Your objective →
One exact copy of the listing, minus the images, is the required answer.

Raw data →
%%

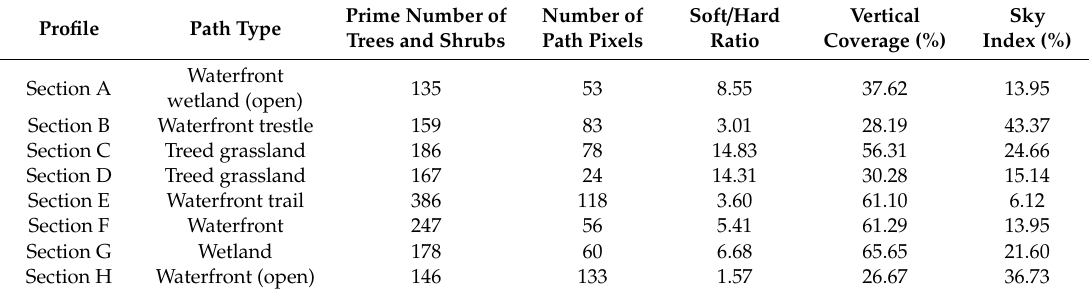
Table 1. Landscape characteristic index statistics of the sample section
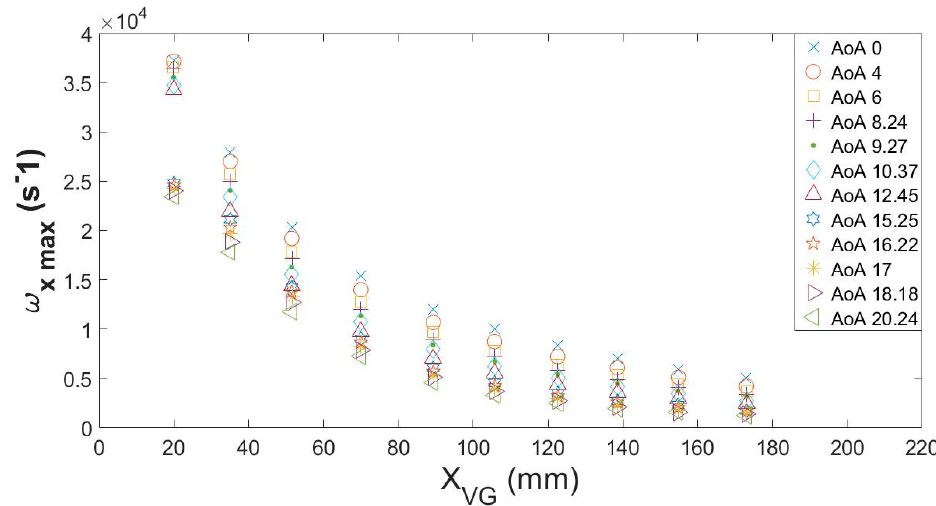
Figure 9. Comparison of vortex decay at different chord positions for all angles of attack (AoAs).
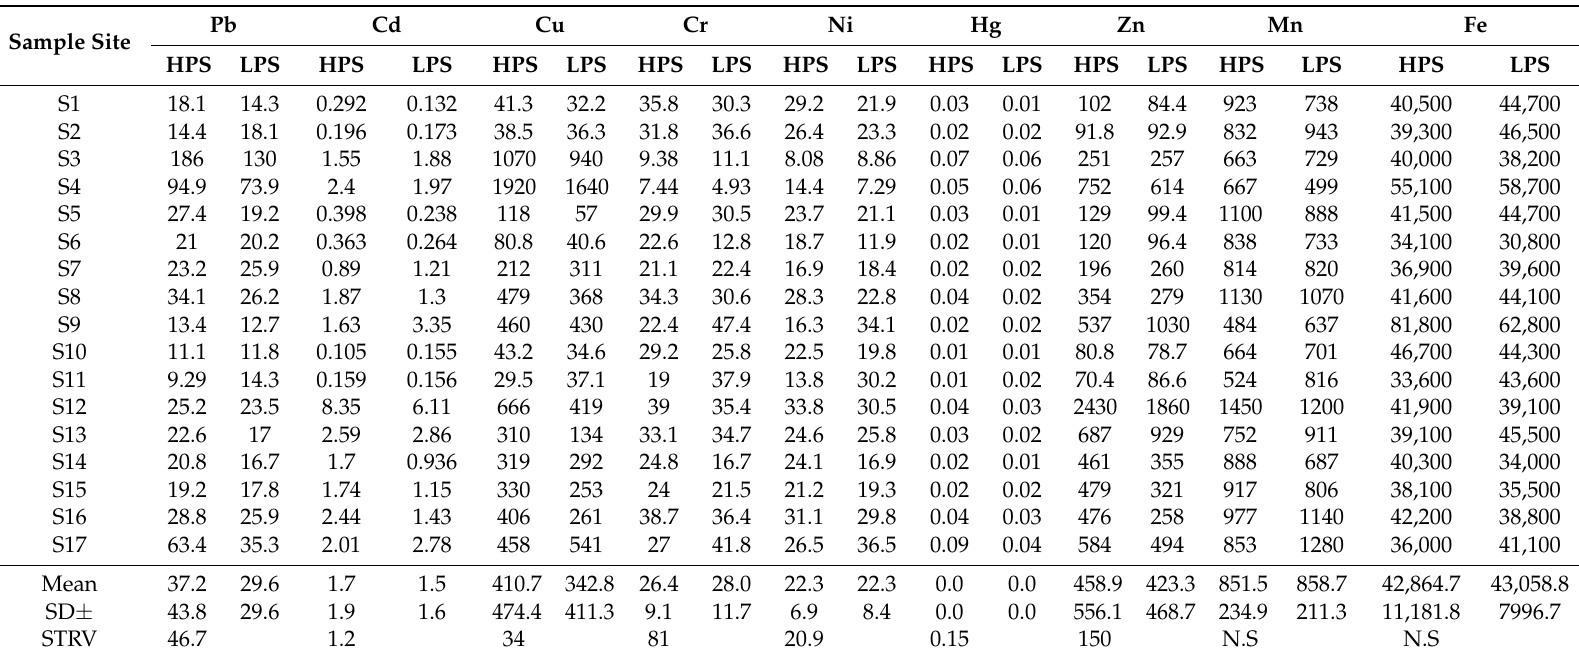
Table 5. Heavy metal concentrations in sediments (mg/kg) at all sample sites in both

%%

Solution to the exercise →
Table 1. Landscape characteristic index statistics of the sample section
Figure 9. Comparison of vortex decay at different chord positions for all angles of attack (AoAs).
Table 5. Heavy metal concentrations in sediments (mg/kg) at all sample sites in both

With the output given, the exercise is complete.